This video features my daughter, Zahra, and Linh Huyen, wife of my friend Richard and outstanding Vietnamese singer and performer.
Zahra has had dance lessons – ballet and jazz – but recently gave them up because she wasn’t enjoying them any more. However, she still loves to dance… as you can see!
I wonder how she can continue to develop this love for dancing without having to go to structured, formal lessons. Is it possible for her community to provide her with opportunities and situations like this one – where she is truly in the zone – but learning alongside a true performer and role-model.
I guess what I’m trying to say is that often the best learning happens in informal situations, when people who are driven by the same interests and passions come together, when it is not organized or planned in advance. In the absence of structure, magic happens.
Of course, there is still structure in what takes place in this video. Multiple structures – rhythm, pitch, choreography, language, communication and so on… the structure that is absent is premeditation, timetabling or even the foresight that things would work out this way. Structures like that may evolve out of this experience, Linh Huyen and Zahra already started making plans to do another performance, this time with rehearsals and costumes and a bigger audience.

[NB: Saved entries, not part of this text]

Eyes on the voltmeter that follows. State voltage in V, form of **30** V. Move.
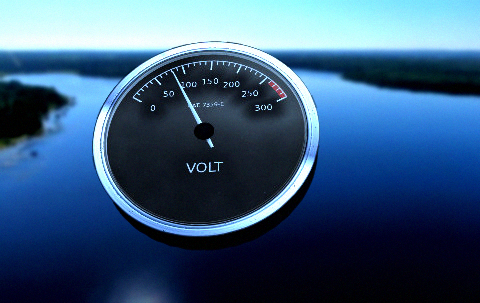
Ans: **80** V
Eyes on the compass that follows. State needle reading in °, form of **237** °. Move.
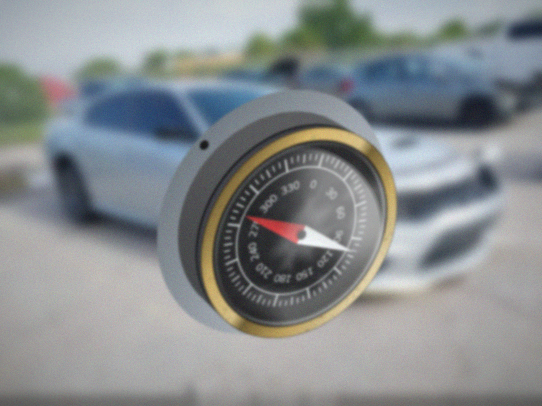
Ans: **280** °
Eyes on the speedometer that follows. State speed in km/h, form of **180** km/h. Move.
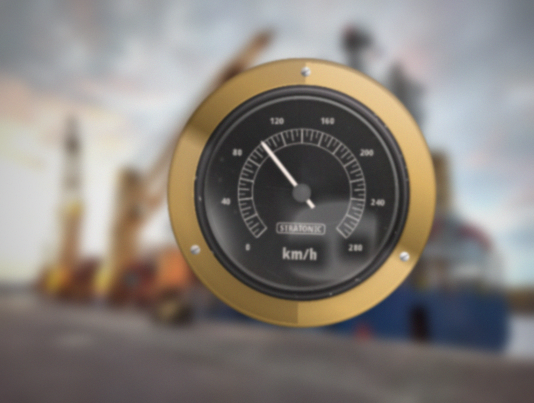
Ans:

When I think about some of the most powerful examples of learning that have happened in my school this year, I believe they share some of the same features. They emerged out of natural inclinations, genuine connections, meaningful interactions and spontaneous decisions. They went to greater depth because the people who became involved could see how deep it was possible to go. The adults involved believed in what the students were capable of.
Really, our job is to create the conditions for that type of learning to become more and more likely.